13. Não é necessária a certidão de multas florestais, exigida apenas para os
casos de transmissão de imóvel rural, nos termos do art. 37 da Lei n. 4.771,
de 01 de setembro de 1965 - Código Florestal.
14. Não é necessário estar o imóvel georreferenciado, previsto na Lei n.
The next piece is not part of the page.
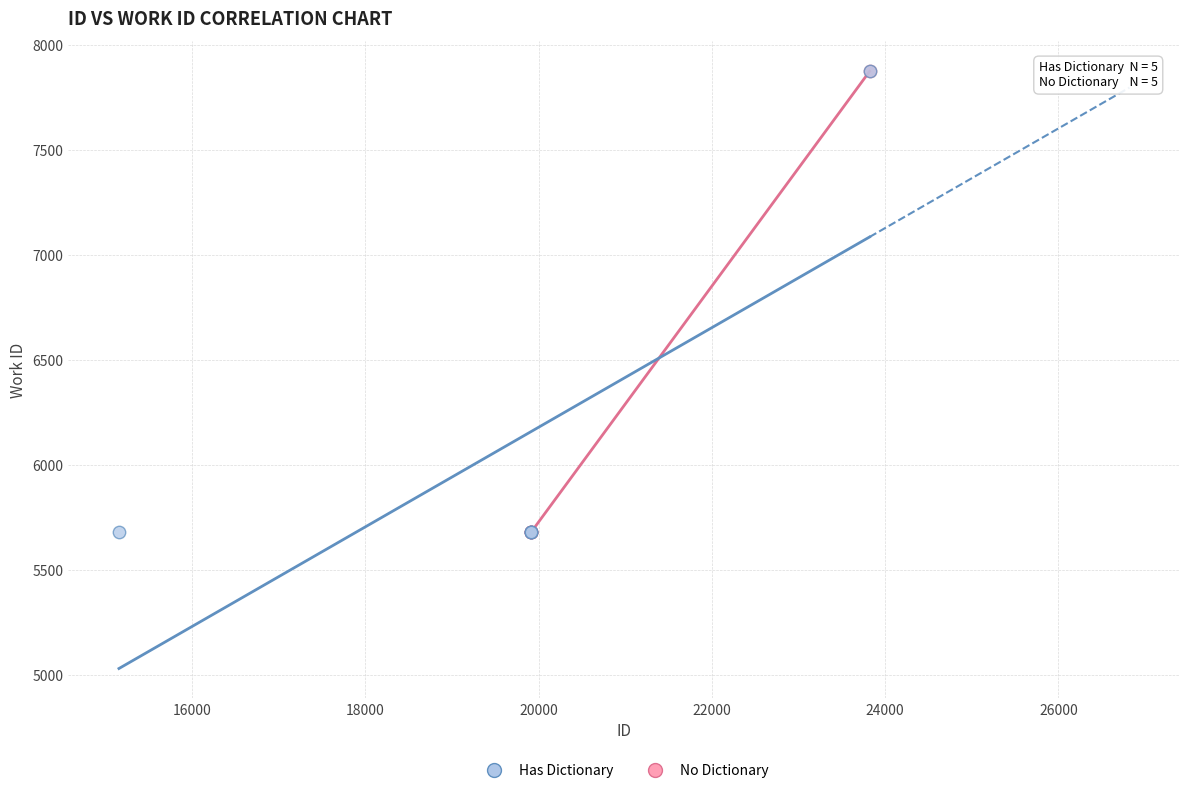

What are all the series names shown in the legend?

Has Dictionary, No Dictionary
10.267/2001, que instituiu as medições geodésicas e o Cadastro Nacional de
Imóveis Rurais - CNIR.
15. Não é necessária a apresentação de CND do INSS mesmo que a proprietária
do imóvel seja pessoa jurídica.
16. Os emolumentos devidos ao Oficial de Registro de Imóveis pela averbação
da reserva legal são reduzidos e previstos na Lei Estadual n. 15.424, de 30
de dezembro de 2004, na Tabela 4, Nota IV, e correspondem a R$ 11,35 (onze
reais e trinta e cinco centavos). Outros atos solicitados pelo interessado
serão pagos à parte (certidões, arquivamentos etc.).
CONCLUSÃO
A falta de averbação da Reserva Legal não é empecilho para o exercício de
outros direitos sobre a propriedade imobiliária. Diz a lei (art. 16, § 8º
citado) que depois de averbada a Reserva Legal não é permitida a sua
alteração nos casos de transmissão a qualquer título, de desmembramento ou
de retificação de área.
A finalidade de se averbar a Reserva Legal é dar publicidade à Reserva, para
que futuros adquirentes do imóvel rural, bem como toda a coletividade,
saibam exatamente onde está localizada a Reserva Legal dentro do mesmo e a
respeitem em atendimento à finalidade da lei, que a considera necessária à
conservação e reabilitação dos processos ecológicos, à conservação da
biodiversidade e ao abrigo e proteção de fauna e flora nativas."